Portal hypertension (PH), a major complication of cirrhosis, arises from increased intrahepatic resistance and splanchnic vasodilation. Epoxyeicosatrienoic acids (EETs) improve hepatic microcirculation, but their effects are rapidly inactivated by soluble epoxide hydrolase (sEH), an enzyme upregulated in the cirrhotic liver. Inhibiting sEH increases EET levels, reducing portal pressure and fibrosis. Dipeptidyl peptidase-4 inhibitors (DPP4-Is) and angiotensin II blockers have been reported to suppress sEH and enhance EET activity. Angiotensin receptor-neprilysin inhibitors (ARNIs) also lower portal pressure. However, the combined effect of DPP4-I and ARNI on the sEH-EET axis in PH and liver fibrosis remains uninvestigated.

AIM

To study the effects of vildagliptin, a DPP4-I and sacubitril/valsartan, an ARNI on PH and liver fibrosis in cirrhotic rats.

METHODS

Two rodent models of liver cirrhosis: (1) Choline-deficient, L-amino acid-defined, high-fat diet (CDAHFD) diet-fed rats; and (2) Bile duct ligation-induced rats were treated with vildagliptin (10 mg/kg/day), sacubitril/valsartan (30 mg/kg/day), or a combination of both drugs.
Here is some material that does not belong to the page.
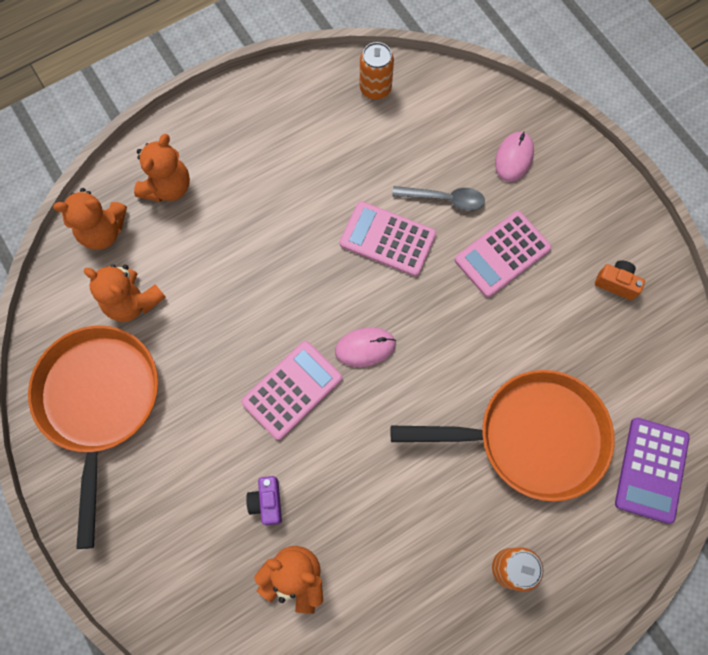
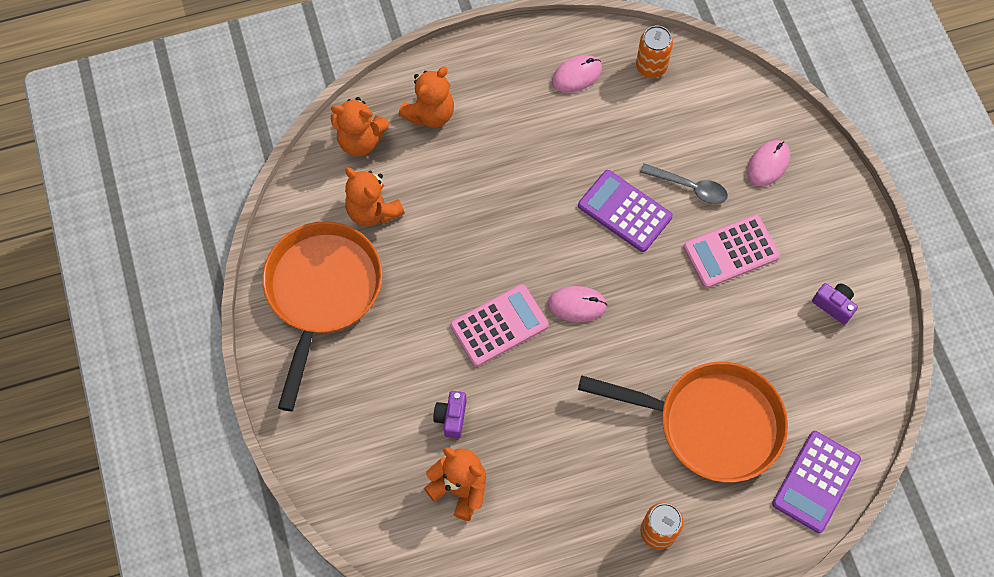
camera: 15 degrees right, 5 degrees down
pink calculator [340,201,436,276] -> purple calculator [578,170,673,252]
orange camera [595,260,645,300] -> purple camera [812,283,858,325]
none -> pink mouse [552,55,602,93]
Hemodynamic parameters, sEH activity, EET levels, vascular remodeling, and fibrosis were assessed using enzyme-linked immunosorbent assay, quantitative real-time polymerase chain reaction, Western blotting, histology, and immunofluorescence.

RESULTS

In CDAHFD-fed models, both DPP4-I and ARNI significantly reduced portal pressure in cirrhotic rats by decreasing intrahepatic vascular resistance without affecting systemic hemodynamics. These agents downregulated sEH expression and activity, increasing EET levels, and improved endothelial function nitric oxide signaling enhancement. They also suppressed sinusoidal capillarization, pathological angiogenesis, and Hedgehog signaling, while restoring sinusoidal endothelial markers. Additionally, DPP4-I and ARNI attenuated liver fibrosis and stellate cell activation, reducing profibrotic gene expression. These effects were additive by the combination of both drugs. Similar effects were observed in bile duct ligation-induced PH, confirming their therapeutic potential in managing both PH and liver fibrosis through modulation of the sEH-EET pathway.

CONCLUSION

Combined DPP4-I with ARNI therapy ameliorates PH and fibrosis sEH suppression and EET restoration, offering a promising treatment strategy for cirrhosis-related PH.